What is more, the technique of spraying on a layer of perovskite could be easily and inexpensively incorporated into existing solar-cell manufacturing processes.
Potential impact on the design of future thin-film solar cells
Achieving a significant solar research breakthrough, the UCLA scientists set a power conversion efficiency record of 22.4%. Qifeng Han, a visiting research associate in the Yang Yang Laboratory at the UCLA Samueli School of Engineering agrees that his team’s pioneering solar technology could impact the research and design of future generations of solar cells in both areas, CIGS and perovskites. “First, this is the highest-efficiency thin-film tandem solar cell so far,” he points out. “Second, the perovskite/CIGS tandem solar cell efficiency is higher than 40% in theory, which means that we still have a lot of space to improve it.”

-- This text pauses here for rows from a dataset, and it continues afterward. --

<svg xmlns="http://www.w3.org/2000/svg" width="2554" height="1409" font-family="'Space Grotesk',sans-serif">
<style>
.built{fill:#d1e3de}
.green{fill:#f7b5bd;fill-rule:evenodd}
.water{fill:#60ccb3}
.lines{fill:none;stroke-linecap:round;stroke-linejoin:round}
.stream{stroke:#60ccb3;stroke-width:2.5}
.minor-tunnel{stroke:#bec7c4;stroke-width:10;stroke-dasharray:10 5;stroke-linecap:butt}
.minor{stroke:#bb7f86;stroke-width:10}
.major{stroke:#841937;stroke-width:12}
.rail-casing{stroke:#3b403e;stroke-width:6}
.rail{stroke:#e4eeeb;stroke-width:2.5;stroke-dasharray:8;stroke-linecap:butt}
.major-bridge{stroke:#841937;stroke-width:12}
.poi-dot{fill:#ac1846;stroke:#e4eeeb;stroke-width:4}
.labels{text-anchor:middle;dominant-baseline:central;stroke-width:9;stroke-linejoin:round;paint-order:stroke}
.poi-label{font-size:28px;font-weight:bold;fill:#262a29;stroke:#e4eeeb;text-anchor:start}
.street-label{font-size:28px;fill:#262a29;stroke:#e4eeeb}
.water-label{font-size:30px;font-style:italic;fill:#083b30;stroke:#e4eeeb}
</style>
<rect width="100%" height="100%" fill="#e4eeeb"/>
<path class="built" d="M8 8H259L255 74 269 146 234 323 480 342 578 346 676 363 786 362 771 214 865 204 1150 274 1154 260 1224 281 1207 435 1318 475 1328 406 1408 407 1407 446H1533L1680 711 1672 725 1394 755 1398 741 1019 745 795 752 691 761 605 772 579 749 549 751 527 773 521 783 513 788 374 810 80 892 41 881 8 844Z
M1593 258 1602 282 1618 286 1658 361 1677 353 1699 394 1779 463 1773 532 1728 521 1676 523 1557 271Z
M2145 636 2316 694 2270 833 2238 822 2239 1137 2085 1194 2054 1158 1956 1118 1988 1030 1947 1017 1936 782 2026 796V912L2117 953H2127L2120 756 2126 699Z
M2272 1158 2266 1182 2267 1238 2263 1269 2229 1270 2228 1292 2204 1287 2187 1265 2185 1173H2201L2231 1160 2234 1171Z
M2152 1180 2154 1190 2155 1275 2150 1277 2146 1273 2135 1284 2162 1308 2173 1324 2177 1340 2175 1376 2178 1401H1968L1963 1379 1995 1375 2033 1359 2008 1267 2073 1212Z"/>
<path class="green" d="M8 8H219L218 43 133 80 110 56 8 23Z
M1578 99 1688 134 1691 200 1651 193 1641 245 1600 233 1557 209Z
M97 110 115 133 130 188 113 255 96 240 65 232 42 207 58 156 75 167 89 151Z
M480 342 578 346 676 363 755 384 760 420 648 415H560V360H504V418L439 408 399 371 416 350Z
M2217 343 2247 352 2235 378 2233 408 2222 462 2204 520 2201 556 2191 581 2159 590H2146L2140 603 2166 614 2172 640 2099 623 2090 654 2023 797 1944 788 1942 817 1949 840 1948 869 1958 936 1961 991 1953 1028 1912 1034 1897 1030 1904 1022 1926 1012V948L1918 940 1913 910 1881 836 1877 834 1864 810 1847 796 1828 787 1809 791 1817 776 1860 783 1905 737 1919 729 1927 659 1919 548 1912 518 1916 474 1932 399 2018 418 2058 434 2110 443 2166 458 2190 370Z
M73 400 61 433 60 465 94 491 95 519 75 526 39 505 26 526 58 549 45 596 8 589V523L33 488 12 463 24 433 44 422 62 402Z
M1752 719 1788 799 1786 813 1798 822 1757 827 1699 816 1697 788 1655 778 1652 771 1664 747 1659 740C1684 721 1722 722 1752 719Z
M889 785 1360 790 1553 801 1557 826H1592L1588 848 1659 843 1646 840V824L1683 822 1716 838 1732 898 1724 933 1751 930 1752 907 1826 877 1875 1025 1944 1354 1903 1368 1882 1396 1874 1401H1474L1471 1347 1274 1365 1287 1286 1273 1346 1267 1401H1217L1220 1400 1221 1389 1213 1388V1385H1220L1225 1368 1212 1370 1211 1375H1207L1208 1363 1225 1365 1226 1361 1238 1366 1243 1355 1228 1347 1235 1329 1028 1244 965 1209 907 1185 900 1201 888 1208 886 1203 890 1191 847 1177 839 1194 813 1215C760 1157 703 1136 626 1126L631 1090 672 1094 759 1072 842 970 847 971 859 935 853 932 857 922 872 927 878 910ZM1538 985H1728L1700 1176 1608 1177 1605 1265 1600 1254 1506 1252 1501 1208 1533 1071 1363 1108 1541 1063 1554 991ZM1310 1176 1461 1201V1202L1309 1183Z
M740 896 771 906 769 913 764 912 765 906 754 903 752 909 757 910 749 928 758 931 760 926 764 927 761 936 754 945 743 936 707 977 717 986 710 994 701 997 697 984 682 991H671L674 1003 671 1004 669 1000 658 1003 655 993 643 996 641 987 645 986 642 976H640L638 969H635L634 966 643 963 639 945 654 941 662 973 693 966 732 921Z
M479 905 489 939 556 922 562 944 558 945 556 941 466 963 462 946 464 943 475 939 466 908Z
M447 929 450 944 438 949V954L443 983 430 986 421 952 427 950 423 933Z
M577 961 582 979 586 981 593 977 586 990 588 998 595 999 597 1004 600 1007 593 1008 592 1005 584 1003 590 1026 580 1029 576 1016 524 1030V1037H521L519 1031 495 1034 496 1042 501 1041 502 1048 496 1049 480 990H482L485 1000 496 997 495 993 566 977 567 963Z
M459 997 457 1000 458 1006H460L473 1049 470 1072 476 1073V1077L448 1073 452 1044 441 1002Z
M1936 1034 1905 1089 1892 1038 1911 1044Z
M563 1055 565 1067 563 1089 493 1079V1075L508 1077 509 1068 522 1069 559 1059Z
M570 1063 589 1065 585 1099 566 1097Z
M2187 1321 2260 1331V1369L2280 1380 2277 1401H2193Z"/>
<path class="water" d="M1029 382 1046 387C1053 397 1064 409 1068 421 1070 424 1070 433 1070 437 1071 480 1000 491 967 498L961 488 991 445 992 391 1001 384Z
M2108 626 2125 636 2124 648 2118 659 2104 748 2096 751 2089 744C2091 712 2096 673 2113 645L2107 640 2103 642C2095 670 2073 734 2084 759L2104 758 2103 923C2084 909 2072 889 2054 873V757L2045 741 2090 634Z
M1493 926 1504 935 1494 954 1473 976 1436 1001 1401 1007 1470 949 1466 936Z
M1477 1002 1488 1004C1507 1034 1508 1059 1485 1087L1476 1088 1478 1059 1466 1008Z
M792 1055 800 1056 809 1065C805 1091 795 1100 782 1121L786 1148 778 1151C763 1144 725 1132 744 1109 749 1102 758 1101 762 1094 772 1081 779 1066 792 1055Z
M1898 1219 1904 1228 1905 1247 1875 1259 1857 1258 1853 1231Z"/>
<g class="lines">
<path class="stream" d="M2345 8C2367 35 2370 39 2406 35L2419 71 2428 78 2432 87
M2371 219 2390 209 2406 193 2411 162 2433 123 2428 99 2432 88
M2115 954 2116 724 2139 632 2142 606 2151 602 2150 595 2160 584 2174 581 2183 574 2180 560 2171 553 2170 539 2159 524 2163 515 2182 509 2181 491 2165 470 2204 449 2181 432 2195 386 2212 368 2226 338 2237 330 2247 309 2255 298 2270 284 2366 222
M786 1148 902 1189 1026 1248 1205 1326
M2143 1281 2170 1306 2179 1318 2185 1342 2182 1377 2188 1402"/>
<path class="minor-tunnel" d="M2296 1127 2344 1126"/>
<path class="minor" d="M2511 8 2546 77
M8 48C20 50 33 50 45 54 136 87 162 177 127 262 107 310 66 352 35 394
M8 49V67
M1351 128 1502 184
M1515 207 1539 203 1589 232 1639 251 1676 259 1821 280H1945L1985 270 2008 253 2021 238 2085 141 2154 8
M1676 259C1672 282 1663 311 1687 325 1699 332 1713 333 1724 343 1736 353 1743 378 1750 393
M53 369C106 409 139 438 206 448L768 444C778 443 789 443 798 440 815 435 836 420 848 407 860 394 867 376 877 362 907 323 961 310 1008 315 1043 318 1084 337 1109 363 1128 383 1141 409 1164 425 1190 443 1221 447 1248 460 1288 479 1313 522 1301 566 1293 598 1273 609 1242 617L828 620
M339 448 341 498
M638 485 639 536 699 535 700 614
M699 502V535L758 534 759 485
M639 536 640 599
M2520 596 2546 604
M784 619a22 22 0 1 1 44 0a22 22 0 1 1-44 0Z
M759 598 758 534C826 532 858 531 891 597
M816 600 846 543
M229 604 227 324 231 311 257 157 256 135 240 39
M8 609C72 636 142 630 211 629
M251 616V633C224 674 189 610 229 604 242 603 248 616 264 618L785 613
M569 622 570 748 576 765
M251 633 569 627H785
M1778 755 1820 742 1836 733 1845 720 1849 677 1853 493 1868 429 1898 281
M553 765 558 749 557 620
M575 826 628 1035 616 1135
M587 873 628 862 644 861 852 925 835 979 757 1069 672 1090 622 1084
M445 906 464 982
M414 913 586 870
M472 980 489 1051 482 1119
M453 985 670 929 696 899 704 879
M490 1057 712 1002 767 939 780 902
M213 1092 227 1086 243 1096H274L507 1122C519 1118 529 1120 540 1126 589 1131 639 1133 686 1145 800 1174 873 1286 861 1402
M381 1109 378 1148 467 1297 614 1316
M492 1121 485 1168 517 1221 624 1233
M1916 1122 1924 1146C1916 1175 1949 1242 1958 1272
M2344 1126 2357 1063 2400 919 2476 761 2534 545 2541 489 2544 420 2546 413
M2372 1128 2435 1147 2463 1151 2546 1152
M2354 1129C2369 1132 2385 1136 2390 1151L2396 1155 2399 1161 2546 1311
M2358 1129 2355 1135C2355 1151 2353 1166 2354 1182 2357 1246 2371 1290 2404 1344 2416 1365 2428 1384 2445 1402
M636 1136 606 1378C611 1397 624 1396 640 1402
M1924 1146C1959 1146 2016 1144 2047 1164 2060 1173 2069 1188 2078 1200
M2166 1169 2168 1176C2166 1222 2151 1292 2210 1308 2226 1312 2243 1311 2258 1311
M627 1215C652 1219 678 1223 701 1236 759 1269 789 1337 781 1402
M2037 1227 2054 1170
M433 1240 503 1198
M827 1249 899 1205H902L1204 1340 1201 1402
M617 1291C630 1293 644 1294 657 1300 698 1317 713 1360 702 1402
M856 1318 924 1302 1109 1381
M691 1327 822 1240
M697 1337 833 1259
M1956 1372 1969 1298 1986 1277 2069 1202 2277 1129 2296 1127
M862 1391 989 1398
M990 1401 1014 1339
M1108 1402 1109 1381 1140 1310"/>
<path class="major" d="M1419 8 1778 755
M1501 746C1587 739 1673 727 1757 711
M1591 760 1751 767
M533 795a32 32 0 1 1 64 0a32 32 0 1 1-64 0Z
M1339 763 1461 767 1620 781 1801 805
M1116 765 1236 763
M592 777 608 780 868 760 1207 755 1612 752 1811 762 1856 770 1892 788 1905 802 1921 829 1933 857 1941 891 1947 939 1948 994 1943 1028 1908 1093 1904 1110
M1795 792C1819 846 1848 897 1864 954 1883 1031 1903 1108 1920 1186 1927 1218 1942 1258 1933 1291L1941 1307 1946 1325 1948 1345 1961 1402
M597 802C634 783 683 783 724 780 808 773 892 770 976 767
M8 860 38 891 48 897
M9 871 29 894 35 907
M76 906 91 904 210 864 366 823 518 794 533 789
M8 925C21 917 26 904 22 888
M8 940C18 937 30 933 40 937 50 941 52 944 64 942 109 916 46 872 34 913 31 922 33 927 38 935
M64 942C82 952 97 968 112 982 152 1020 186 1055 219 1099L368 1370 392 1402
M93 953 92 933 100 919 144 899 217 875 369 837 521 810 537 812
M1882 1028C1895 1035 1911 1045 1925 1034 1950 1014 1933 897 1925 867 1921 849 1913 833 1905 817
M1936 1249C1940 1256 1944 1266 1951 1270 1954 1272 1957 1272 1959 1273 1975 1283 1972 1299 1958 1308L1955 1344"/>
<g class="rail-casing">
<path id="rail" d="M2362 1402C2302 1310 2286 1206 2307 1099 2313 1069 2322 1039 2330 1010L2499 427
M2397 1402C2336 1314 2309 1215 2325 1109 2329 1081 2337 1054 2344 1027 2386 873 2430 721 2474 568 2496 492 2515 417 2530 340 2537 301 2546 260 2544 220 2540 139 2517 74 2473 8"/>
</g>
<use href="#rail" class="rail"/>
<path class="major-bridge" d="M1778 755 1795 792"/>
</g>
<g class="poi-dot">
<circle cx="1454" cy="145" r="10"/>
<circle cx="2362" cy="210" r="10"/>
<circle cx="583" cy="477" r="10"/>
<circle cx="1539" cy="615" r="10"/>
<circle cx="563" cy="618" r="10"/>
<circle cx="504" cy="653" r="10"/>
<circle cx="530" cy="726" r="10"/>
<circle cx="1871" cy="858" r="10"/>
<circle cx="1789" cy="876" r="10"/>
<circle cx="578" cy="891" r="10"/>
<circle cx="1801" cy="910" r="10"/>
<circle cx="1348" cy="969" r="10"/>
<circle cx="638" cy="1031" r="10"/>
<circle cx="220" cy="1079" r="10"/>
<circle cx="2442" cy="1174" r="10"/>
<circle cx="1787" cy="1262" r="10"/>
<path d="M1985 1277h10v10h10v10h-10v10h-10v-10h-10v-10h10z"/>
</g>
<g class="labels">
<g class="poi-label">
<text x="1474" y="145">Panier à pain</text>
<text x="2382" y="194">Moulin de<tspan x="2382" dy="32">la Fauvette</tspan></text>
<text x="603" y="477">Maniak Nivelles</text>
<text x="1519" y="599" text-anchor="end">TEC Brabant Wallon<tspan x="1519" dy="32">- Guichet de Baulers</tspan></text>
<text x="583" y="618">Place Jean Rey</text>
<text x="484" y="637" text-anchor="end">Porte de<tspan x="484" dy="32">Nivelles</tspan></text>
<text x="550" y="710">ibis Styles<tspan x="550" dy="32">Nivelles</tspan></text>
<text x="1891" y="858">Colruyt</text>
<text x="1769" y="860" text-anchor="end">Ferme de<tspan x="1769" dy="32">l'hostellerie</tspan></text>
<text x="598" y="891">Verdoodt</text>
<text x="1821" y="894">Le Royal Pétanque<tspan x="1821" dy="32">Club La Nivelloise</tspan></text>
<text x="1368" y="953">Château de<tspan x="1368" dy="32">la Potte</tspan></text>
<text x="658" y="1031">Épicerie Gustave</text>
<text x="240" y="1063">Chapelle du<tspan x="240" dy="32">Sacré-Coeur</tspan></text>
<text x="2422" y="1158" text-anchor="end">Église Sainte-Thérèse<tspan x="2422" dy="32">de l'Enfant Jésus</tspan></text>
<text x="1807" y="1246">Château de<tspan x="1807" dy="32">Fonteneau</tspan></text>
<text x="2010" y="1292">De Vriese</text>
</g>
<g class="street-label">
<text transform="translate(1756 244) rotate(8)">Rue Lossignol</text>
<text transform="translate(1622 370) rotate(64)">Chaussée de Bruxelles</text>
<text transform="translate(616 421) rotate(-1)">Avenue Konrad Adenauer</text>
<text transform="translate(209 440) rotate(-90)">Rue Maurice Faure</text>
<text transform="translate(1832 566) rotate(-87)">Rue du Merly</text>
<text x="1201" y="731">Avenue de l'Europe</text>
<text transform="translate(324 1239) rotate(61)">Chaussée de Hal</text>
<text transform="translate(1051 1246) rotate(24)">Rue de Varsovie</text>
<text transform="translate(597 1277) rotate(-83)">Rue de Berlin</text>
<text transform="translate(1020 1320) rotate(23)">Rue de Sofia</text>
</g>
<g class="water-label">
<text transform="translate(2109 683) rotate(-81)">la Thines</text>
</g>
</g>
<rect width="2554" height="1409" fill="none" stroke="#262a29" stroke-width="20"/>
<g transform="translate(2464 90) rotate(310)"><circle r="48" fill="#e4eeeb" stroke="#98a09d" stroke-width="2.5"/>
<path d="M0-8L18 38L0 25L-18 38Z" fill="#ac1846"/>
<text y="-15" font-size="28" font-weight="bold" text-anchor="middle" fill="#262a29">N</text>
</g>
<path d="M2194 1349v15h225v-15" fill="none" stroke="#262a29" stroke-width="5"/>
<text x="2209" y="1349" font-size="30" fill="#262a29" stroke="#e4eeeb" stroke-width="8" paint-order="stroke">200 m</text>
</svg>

Han expects that a thin-film solar cell with 30% efficiency “should come soon.” He believes the perovskite/CIGS tandem solar cell has great potential. “We suggest, we could focus on increasing the efficiency for low-band-gap CIGS and high-band-gap perovskite materials respectively.”
Key applications
“The thin-film tandem solar cell is appropriate in various places where traditional silicon solar cells are used,” Han says with regard to potential applications for this new, highly efficient thin-film solar cell. “In addition, it can be manufactured on flexible substrates, which makes it suited for a variety of applications for which current crystalline photovoltaics and other rigid products are not suitable.”
Asked what surprised him personally the most about the record-setting outcome of this research project, Han replies, “We got the Voc [open-circuit voltage] higher than 1.65 eV using the polished CIGS subcell for the first time, which means we finally got the justifiable tandem solar cell.”
Next step
Moving forward with this research project, Han projects he and his colleagues will be focusing on their next goal: achieving 30% efficiency with their two-layer perovskite/CIGS solar cell.
The 22.4% performance record was confirmed in independent tests at the U.S. Department of Energy’s National Renewable Energy Laboratory (NREL). The previous record, set in 2015 at IBM’s Thomas J Watson Research Center, was 10.9%.
The research work is detailed in the article “High-performance perovskite/Cu(In,Ga)Se2 monolithic tandem solar cells,” published in Science magazine. Han was one of the lead authors.